Après le repas au menu unique pris dans l’unique restaurant-station de gonflage ouvert et plein à craquer de dizaines de plongeurs, nous avons eu un peu de temps pour digérer avant de repartir.
Le site de l’après-midi est tout proche : l’îlot de la Gabinière. Ce rocher est l’un des sites les plus connus de Méditerranée. Situé dans le parc national de Port Cros, classé réserve naturelle, il est notamment célèbre pour ses mérous. Nous l’avons abordé côté est avec comme cheminement le contournement vers le nord et la calanque sombre pour gagner le point de rendez-vous.
Le relief est pentu. La visibilité n’est pas exceptionnelle si j’en crois ce que j’ai pu lire et voir sur ce spot avant cette première découverte. Et il faut composer avec le courant. Cette plongée peut rappeler celles que l’on fait dans la réserve de Banyuls : il faut plutôt palmer les yeux dans le bleu que collés à la roche d’aspect général relativement pelé. La promenade commence avec un banc de barracudas évoluant lentement à faible profondeur.
En marge, un original me permet de presque reproduire une photo faite il y a quelques années dans un océan lointain lors d’une situation un peu comparable.
Nous croiserons un autre banc plus loin, entre les mérous. Ceux-ci occupent l’espace : sur le fond et dans des anfractuosités, en pleine eau ou rasant l’herbier.
Plus distants, mais bien présents, les dentis incrémentent le nombre considérable de prédateurs dans le secteur. Il ne doit pas être facile d’habiter à cette adresse quand on est petit poisson…
Difficile pour une première visite de se concentrer également sur la vie fixée.

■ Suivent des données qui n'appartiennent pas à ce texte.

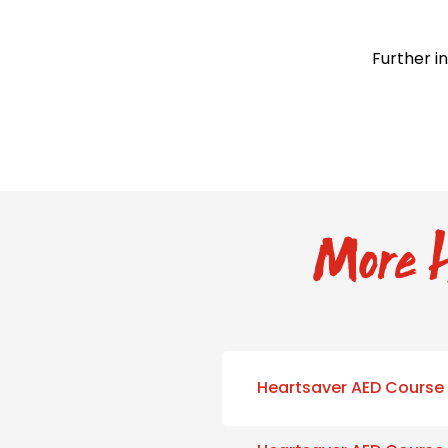
Further i
More H
Heartsaver AED Course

Comme souvent dans la région, il faut descendre dans la zone des 25 m pour commencer à trouver une assez belle concentration de gorgones rouges.
Pour le reste, plus petit, plus discret, il faudra revenir…

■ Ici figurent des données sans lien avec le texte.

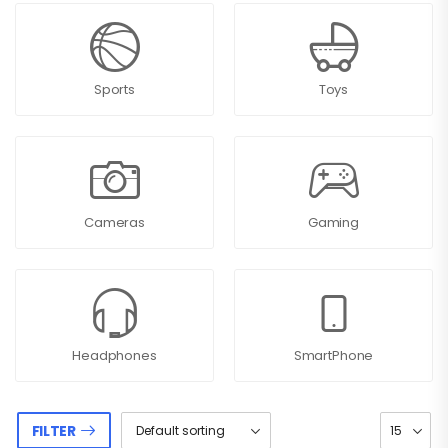
Sports
Toys
Cameras
Gaming
Headphones
SmartPhone
FILTER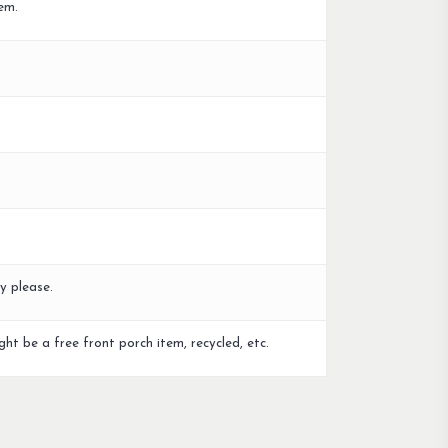
em.
y please.
ght be a free front porch item, recycled, etc.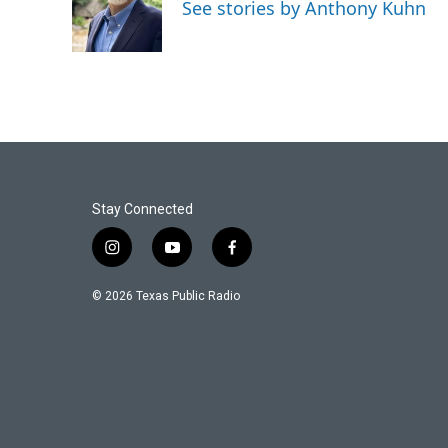
o
e
d
See stories by Anthony Kuhn
o
r
I
k
n
Stay Connected
i
y
f
n
o
a
s
u
c
© 2026 Texas Public Radio
t
t
e
a
u
b
g
b
o
r
e
o
a
k
m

Il n’y a pas à faire la fine bouche, les prédateurs sont bien là et en nombre. Une de mes premières impressions a été de penser quelque chose comme « poussez-vous les barracudas, on ne voit pas les dentis cachés par les mérous ! ». Néanmoins, cette ballade ne m’a pas paru exceptionnellement extraordinaire. Certes, il y a beaucoup plus en quantité que dans la réserve de Banyuls, mais doit-on mesurer la qualité d’un site à la masse de poisson présente ? Peut-être avais-je lu trop de récits et vu trop de photos de ce site ? Je crois aussi que le changement d’ambiance après l’atmosphère très prenante des épaves précédentes a joué un rôle. A méditer.